OGH 11Os10/95

OGH11Os10/9528.2.1995

Der Oberste Gerichtshof hat am 28. Februar 1995 durch den Senatspräsidenten des Obersten Gerichtshofes Dr. Lachner als Vorsitzenden und durch die Hofräte des Obersten Gerichtshofes Prof. Dr. Hager, Dr. Schindler, Dr. Mayrhofer und Dr. Schmucker als weitere Richter, in Gegenwart der Richteramtsanwärterin Mag.

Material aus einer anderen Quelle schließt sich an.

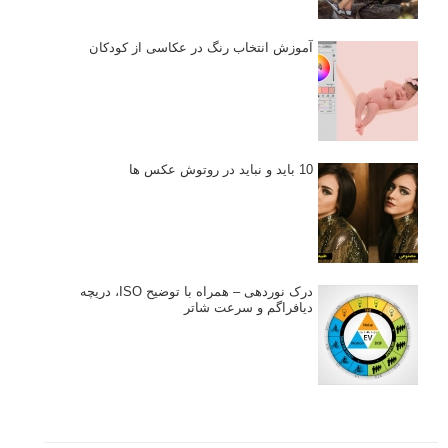
آموزش انتخاب رنگ در عکاسی از کودکان
10 باید و نباید در روتوش عکس ها
درک نوردهی – همراه با توضیح ISO، دریچه
دیافراگم و سرعت شاتر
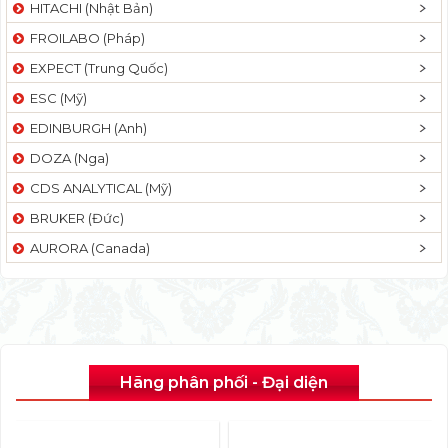
HITACHI (Nhật Bản)
FROILABO (Pháp)
EXPECT (Trung Quốc)
ESC (Mỹ)
EDINBURGH (Anh)
DOZA (Nga)
CDS ANALYTICAL (Mỹ)
BRUKER (Đức)
AURORA (Canada)
Hãng phân phối - Đại diện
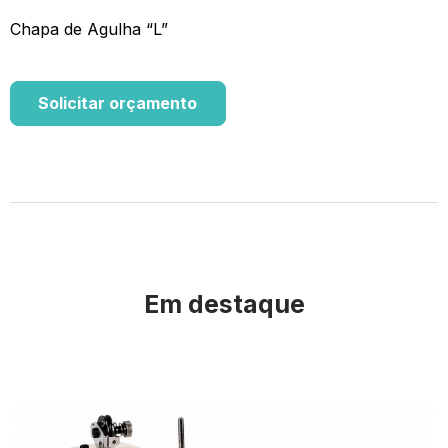
Chapa de Agulha “L”
Solicitar orçamento
Em destaque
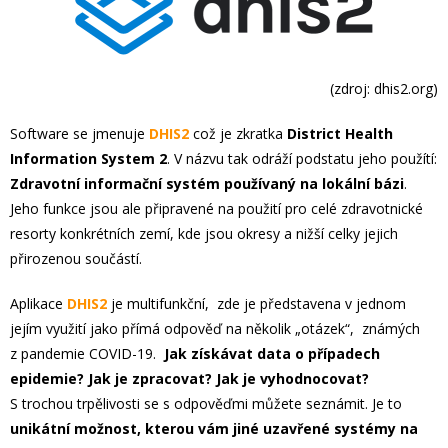
(zdroj: dhis2.org)
Software se jmenuje
DHIS2
což je zkratka
District Health
Information System 2
. V názvu tak odráží podstatu jeho použítí:
Zdravotní informační systém používaný na lokální bázi
.
Jeho funkce jsou ale připravené na použití pro celé zdravotnické
resorty konkrétních zemí, kde jsou okresy a nižší celky jejich
přirozenou součástí.
Aplikace
DHIS2
je multifunkční, zde je představena v jednom
jejím využití jako přímá odpověď na několik „otázek“, známých
z pandemie COVID-19.
Jak získávat data o případech
epidemie? Jak je zpracovat? Jak je vyhodnocovat?
S trochou trpělivosti se s odpověďmi můžete seznámit. Je to
unikátní možnost, kterou vám jiné uzavřené systémy na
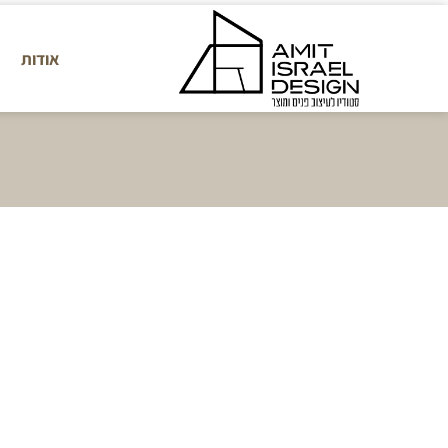
אודות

Braunwieser als Schriftführerin, in der Strafsache gegen Roland R***** und andere wegen des Verbrechens nach § 12 Abs 1, Abs 2 erster Fall, Abs 3 Z 3 SGG und anderer strafbarer Handlungen über die Nichtigkeitsbeschwerden und die Berufungen der Angeklagten Roland R***** und Stefan G***** sowie die Berufung des Angeklagten Markus P***** gegen das Urteil des Landesgerichtes Innsbruck als Schöffengericht vom 5. Oktober 1994, GZ 22 Vr 813/94-312, nach Anhörung der Generalprokuratur in nichtöffentlicher Sitzung den

Beschluß

gefaßt:

 

Spruch:

Die Nichtigkeitsbeschwerden werden zurückgewiesen.

Zur Entscheidung über die Berufungen werden die Akten dem Oberlandesgericht Innsbruck zugemittelt.

Den Angeklagten Roland R***** und Stefan G***** fallen auch die Kosten des bisherigen Rechtsmittelverfahrens zur Last.

Text

Gründe:

Mit dem angefochtenen Urteil, wurden (ua) Markus P***** (zu A/I/1) und Roland R***** (zu A/I/2) des Verbrechens nach § 12 Abs 1 und Abs 3 Z 3, R***** auch nach Abs 2 erster Fall SGG, (zu C/1 und 2) des Vergehens nach § 16 Abs 1 SGG und (zu F/1 und 2) des Finanzvergehens des gewerbsmäßigen Schmuggels nach §§ 35 Abs 1, 38 Abs 1 lit a FinStrG; Stefan G***** (zu A/I/6 und A/II/2) des teils vollendeten, teils versuchten Verbrechens nach § 12 Abs 1 SGG und § 15 StGB und (zu C/6) des Vergehens nach § 16 Abs 1 SGG schuldig erkannt.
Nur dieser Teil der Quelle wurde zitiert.